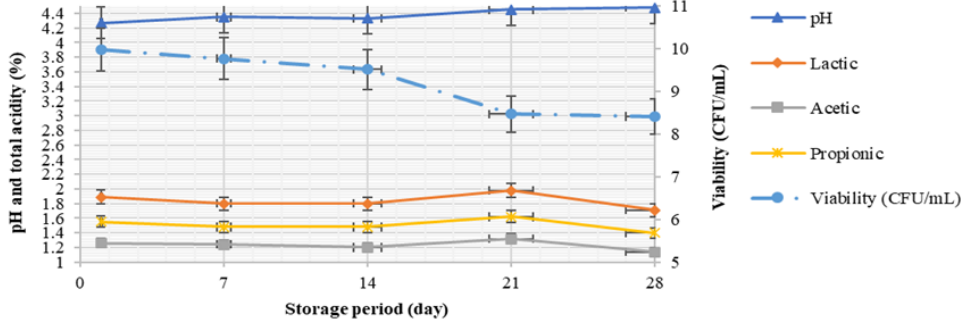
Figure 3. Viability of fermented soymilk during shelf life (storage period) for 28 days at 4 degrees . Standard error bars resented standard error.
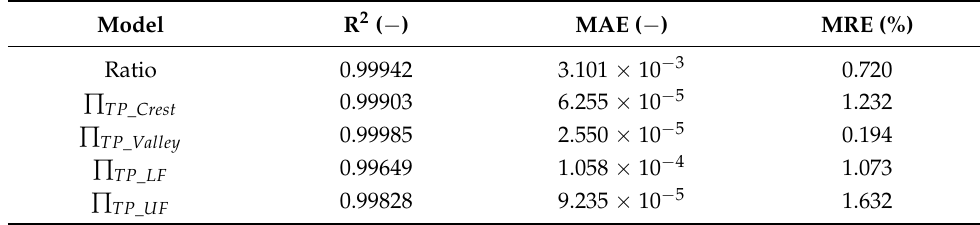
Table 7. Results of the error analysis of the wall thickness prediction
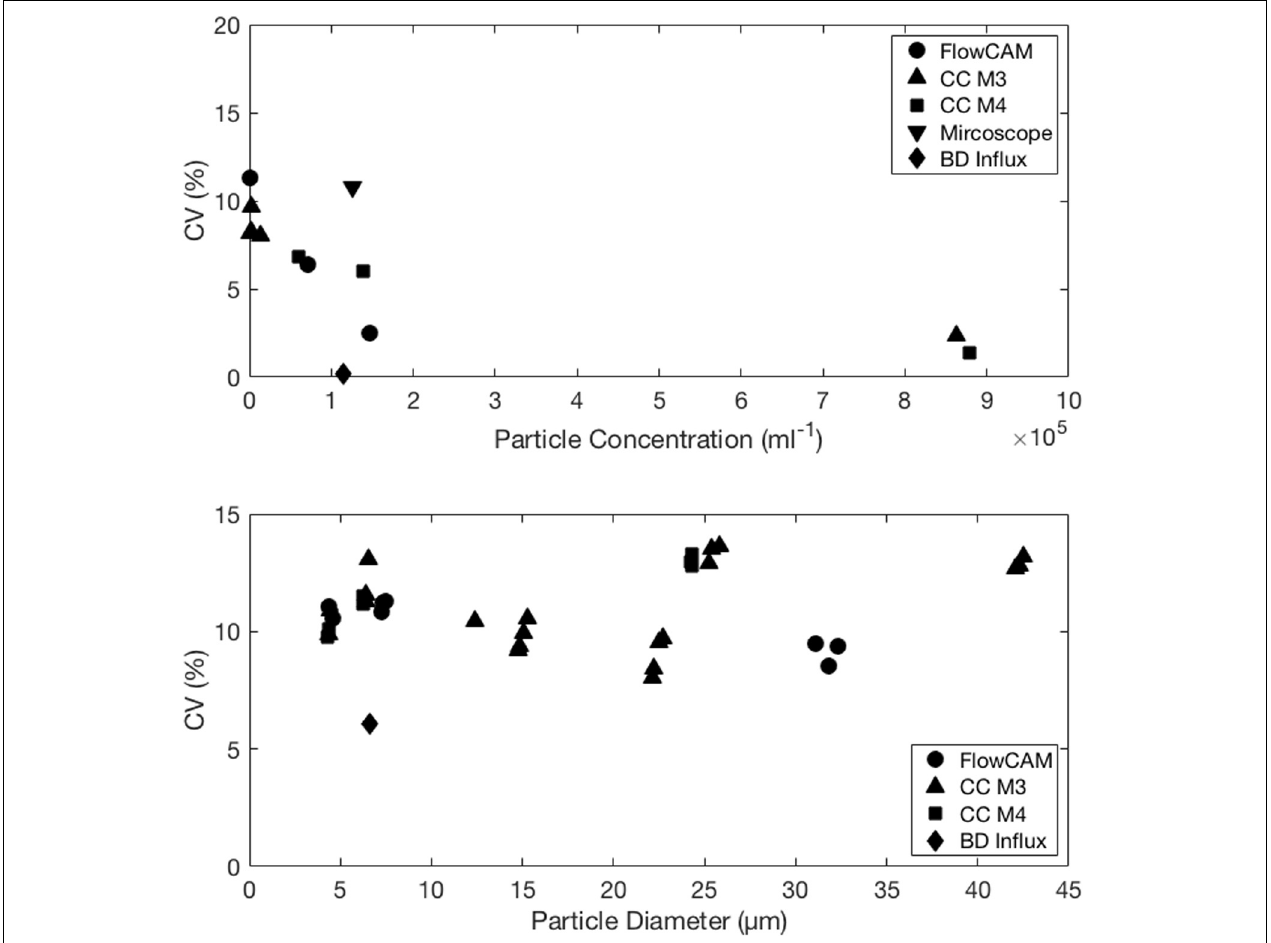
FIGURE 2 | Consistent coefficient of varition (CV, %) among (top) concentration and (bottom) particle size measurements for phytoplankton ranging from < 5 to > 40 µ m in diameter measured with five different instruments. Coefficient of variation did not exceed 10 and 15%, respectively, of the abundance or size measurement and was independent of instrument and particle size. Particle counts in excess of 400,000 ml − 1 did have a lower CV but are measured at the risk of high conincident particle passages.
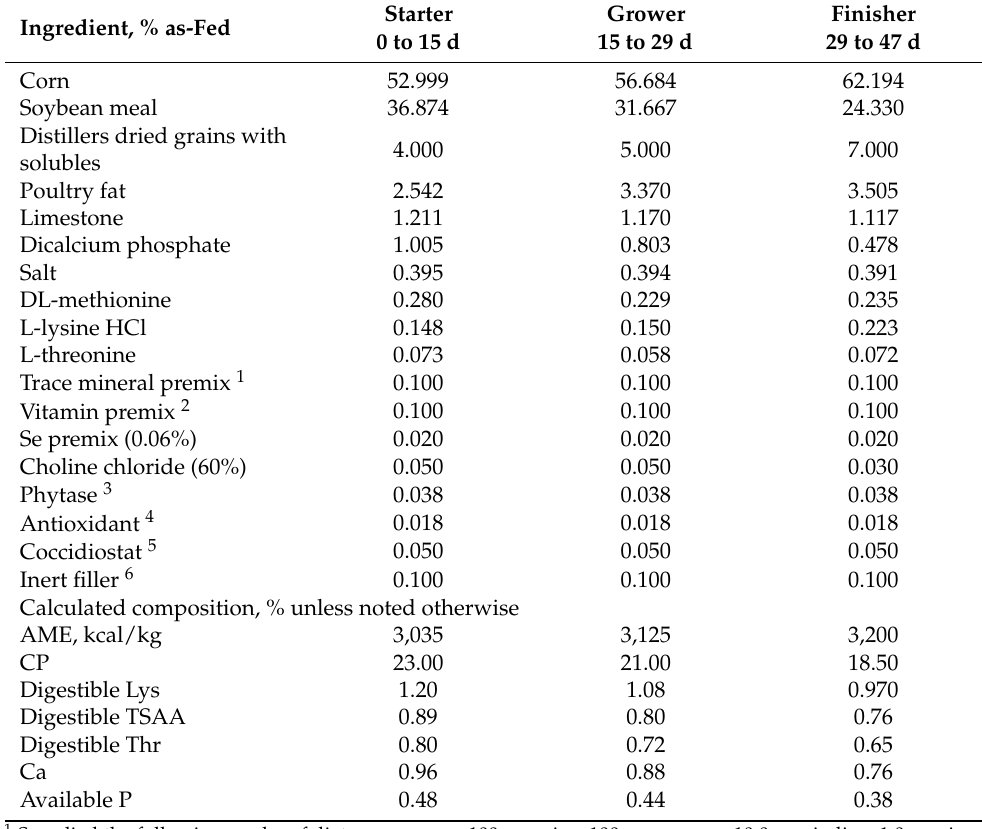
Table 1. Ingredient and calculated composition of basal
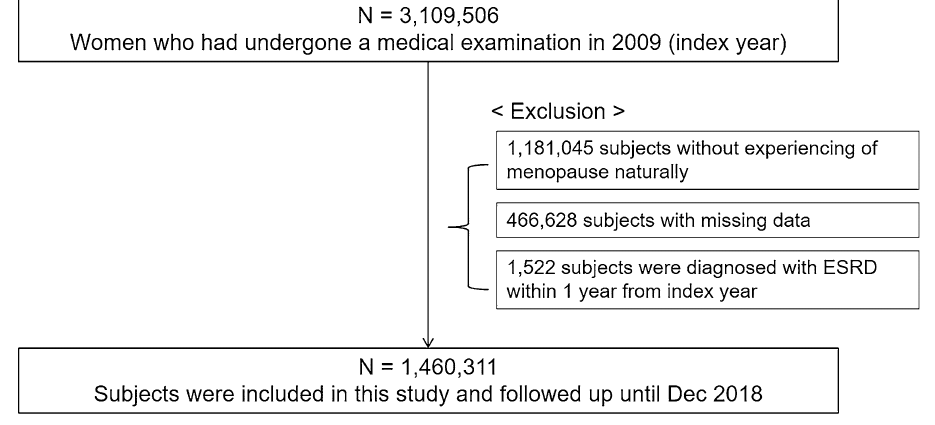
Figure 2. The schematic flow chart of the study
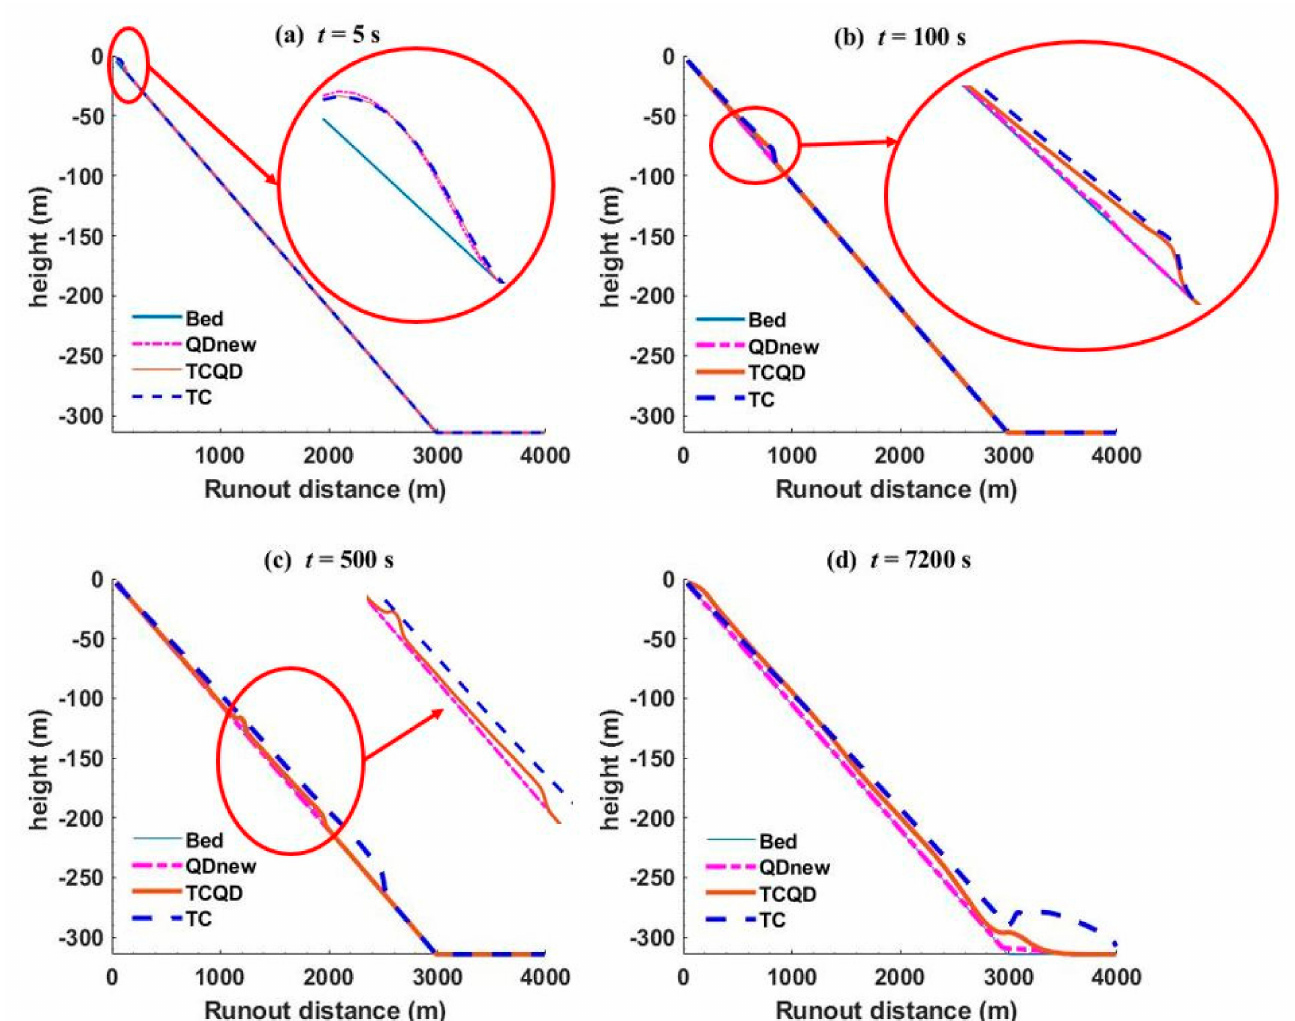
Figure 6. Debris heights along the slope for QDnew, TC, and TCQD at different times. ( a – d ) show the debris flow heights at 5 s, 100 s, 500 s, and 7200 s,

☆ ☆ ☆

Problem:
Every line of the material that includes the word "different" needs to be copied.

Reply:
FIGURE 2 | Consistent coefficient of varition (CV, %) among (top) concentration and (bottom) particle size measurements for phytoplankton ranging from < 5 to > 40 µ m in diameter measured with five different instruments. Coefficient of variation did not exceed 10 and 15%, respectively, of the abundance or size measurement and was independent of instrument and particle size. Particle counts in excess of 400,000 ml − 1 did have a lower CV but are measured at the risk of high conincident particle passages.
Figure 6. Debris heights along the slope for QDnew, TC, and TCQD at different times. ( a – d ) show the debris flow heights at 5 s, 100 s, 500 s, and 7200 s,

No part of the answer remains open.